Instruction → Every entry below should be written out exactly, and no image should appear.

==============================

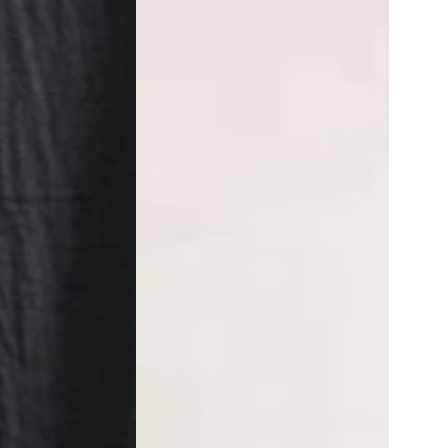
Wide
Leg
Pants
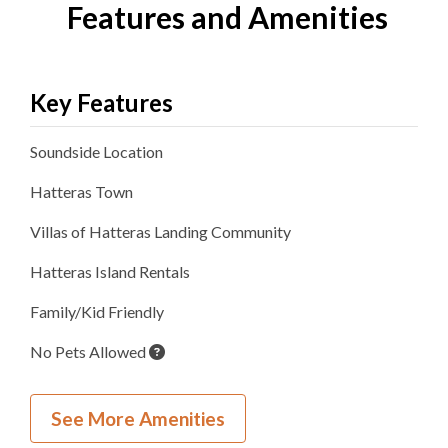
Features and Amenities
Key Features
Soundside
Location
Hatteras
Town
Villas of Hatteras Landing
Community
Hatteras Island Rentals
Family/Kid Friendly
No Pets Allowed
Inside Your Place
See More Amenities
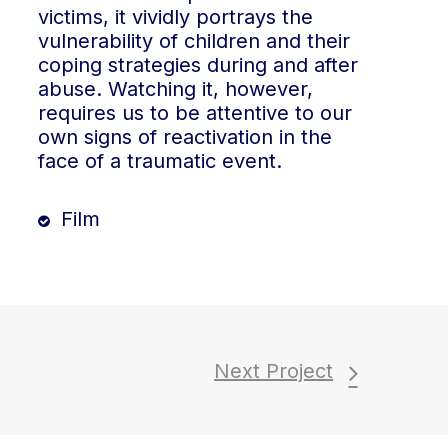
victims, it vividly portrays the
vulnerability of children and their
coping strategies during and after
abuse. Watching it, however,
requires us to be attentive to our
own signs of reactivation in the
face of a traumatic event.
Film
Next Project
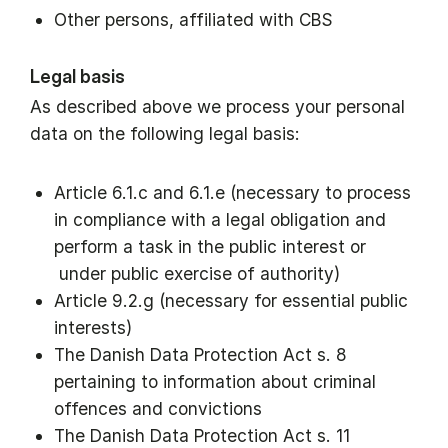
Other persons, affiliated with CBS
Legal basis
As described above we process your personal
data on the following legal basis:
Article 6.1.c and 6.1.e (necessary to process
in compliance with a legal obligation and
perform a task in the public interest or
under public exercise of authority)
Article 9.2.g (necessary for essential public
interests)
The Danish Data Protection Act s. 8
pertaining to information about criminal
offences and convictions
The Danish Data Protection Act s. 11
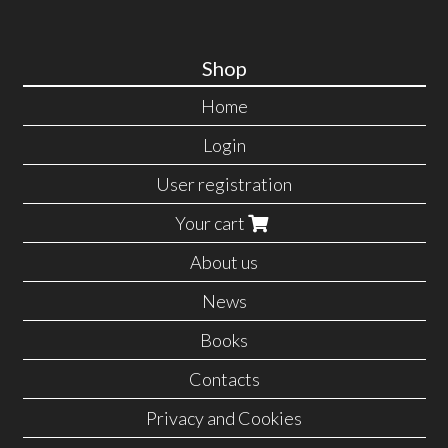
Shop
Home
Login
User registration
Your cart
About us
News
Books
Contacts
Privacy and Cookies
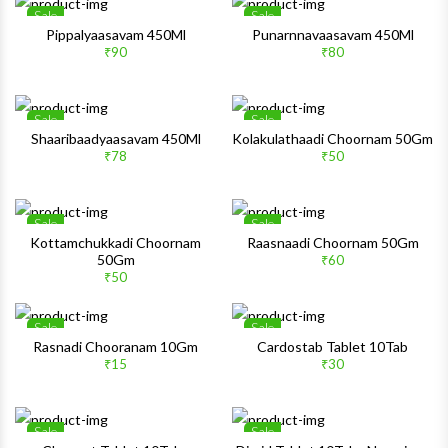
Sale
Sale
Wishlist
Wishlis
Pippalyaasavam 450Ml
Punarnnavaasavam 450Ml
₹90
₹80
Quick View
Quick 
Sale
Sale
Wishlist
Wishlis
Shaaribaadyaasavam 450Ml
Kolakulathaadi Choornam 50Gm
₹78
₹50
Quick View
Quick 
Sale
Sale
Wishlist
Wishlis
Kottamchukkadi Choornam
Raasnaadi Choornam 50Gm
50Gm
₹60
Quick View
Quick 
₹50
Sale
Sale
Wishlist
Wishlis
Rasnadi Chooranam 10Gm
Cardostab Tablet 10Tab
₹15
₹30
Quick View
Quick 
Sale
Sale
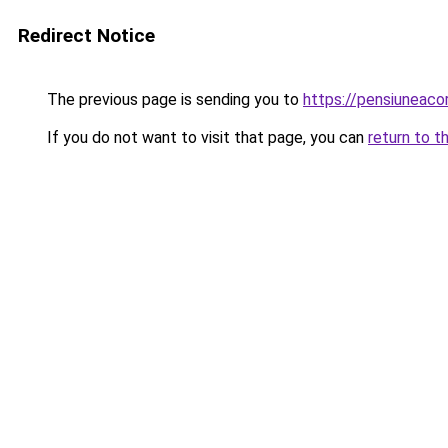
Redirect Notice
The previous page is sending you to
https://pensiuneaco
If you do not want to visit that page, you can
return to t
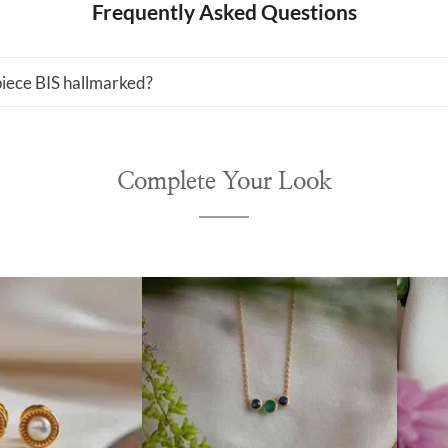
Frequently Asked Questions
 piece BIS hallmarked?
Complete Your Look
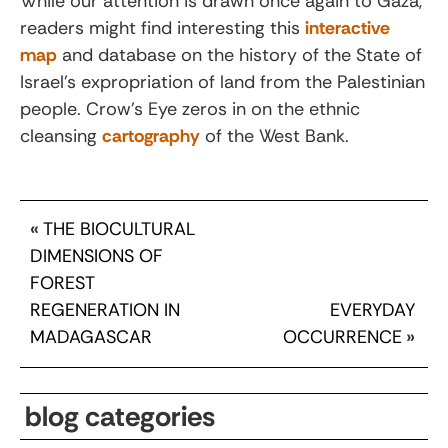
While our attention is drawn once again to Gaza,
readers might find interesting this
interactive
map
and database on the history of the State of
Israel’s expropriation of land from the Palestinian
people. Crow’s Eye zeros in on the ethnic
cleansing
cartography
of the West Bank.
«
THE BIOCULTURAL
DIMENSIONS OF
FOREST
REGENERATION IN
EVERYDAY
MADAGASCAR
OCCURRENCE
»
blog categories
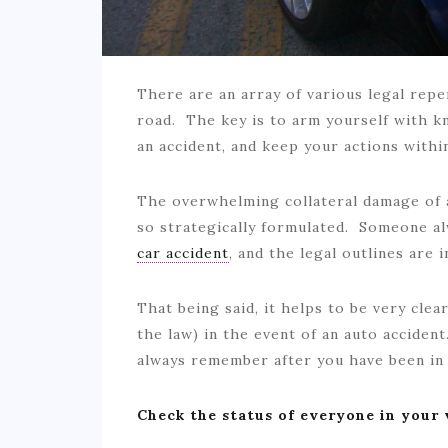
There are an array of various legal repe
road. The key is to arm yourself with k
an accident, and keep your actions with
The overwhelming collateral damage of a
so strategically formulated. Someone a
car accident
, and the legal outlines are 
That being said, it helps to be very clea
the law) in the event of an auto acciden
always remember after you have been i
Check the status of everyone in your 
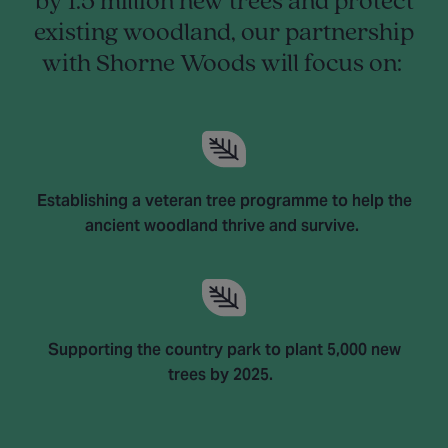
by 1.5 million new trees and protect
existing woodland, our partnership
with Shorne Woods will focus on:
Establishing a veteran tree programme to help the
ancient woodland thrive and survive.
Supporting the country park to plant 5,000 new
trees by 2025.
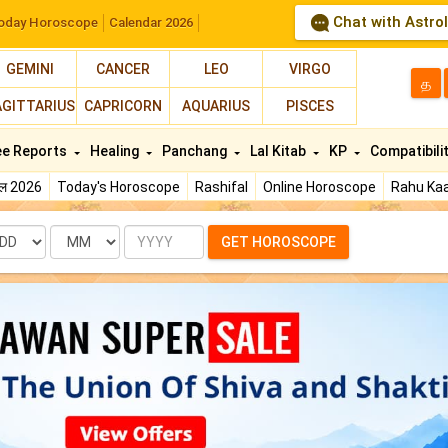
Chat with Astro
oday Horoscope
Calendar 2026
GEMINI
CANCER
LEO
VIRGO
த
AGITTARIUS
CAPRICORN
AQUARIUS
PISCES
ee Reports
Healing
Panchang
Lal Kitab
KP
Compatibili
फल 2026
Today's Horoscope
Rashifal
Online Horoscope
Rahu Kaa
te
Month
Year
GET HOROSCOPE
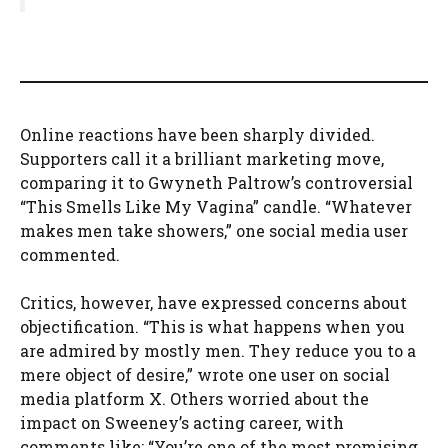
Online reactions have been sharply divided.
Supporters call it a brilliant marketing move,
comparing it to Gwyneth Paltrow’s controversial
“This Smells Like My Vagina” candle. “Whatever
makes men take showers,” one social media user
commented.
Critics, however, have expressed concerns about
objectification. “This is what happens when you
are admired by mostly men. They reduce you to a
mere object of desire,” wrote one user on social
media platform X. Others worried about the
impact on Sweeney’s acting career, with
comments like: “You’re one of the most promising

==============================

Task output →
Wide
Leg
Pants
Features and Amenities
Key Features
Soundside
Location
Hatteras
Town
Villas of Hatteras Landing
Community
Hatteras Island Rentals
Family/Kid Friendly
No Pets Allowed
Inside Your Place
See More Amenities
victims, it vividly portrays the
vulnerability of children and their
coping strategies during and after
abuse. Watching it, however,
requires us to be attentive to our
own signs of reactivation in the
face of a traumatic event.
Film
Next Project
Other persons, affiliated with CBS
Legal basis
As described above we process your personal
data on the following legal basis:
Article 6.1.c and 6.1.e (necessary to process
in compliance with a legal obligation and
perform a task in the public interest or
under public exercise of authority)
Article 9.2.g (necessary for essential public
interests)
The Danish Data Protection Act s. 8
pertaining to information about criminal
offences and convictions
The Danish Data Protection Act s. 11
Shop
Home
Login
User registration
Your cart
About us
News
Books
Contacts
Privacy and Cookies
Sale
Sale
Wishlist
Wishlis
Pippalyaasavam 450Ml
Punarnnavaasavam 450Ml
₹90
₹80
Quick View
Quick 
Sale
Sale
Wishlist
Wishlis
Shaaribaadyaasavam 450Ml
Kolakulathaadi Choornam 50Gm
₹78
₹50
Quick View
Quick 
Sale
Sale
Wishlist
Wishlis
Kottamchukkadi Choornam
Raasnaadi Choornam 50Gm
50Gm
₹60
Quick View
Quick 
₹50
Sale
Sale
Wishlist
Wishlis
Rasnadi Chooranam 10Gm
Cardostab Tablet 10Tab
₹15
₹30
Quick View
Quick 
Sale
Sale
Redirect Notice
The previous page is sending you to
https://pensiuneaco
If you do not want to visit that page, you can
return to t
Frequently Asked Questions
 piece BIS hallmarked?
Complete Your Look
While our attention is drawn once again to Gaza,
readers might find interesting this
interactive
map
and database on the history of the State of
Israel’s expropriation of land from the Palestinian
people. Crow’s Eye zeros in on the ethnic
cleansing
cartography
of the West Bank.
«
THE BIOCULTURAL
DIMENSIONS OF
FOREST
REGENERATION IN
EVERYDAY
MADAGASCAR
OCCURRENCE
»
blog categories
There are an array of various legal repe
road. The key is to arm yourself with k
an accident, and keep your actions with
The overwhelming collateral damage of a
so strategically formulated. Someone a
car accident
, and the legal outlines are 
That being said, it helps to be very clea
the law) in the event of an auto acciden
always remember after you have been i
Check the status of everyone in your 
by 1.5 million new trees and protect
existing woodland, our partnership
with Shorne Woods will focus on:
Establishing a veteran tree programme to help the
ancient woodland thrive and survive.
Supporting the country park to plant 5,000 new
trees by 2025.
Chat with Astro
oday Horoscope
Calendar 2026
GEMINI
CANCER
LEO
VIRGO
த
AGITTARIUS
CAPRICORN
AQUARIUS
PISCES
ee Reports
Healing
Panchang
Lal Kitab
KP
Compatibili
फल 2026
Today's Horoscope
Rashifal
Online Horoscope
Rahu Kaa
te
Month
Year
GET HOROSCOPE
Online reactions have been sharply divided.
Supporters call it a brilliant marketing move,
comparing it to Gwyneth Paltrow’s controversial
“This Smells Like My Vagina” candle. “Whatever
makes men take showers,” one social media user
commented.
Critics, however, have expressed concerns about
objectification. “This is what happens when you
are admired by mostly men. They reduce you to a
mere object of desire,” wrote one user on social
media platform X. Others worried about the
impact on Sweeney’s acting career, with
comments like: “You’re one of the most promising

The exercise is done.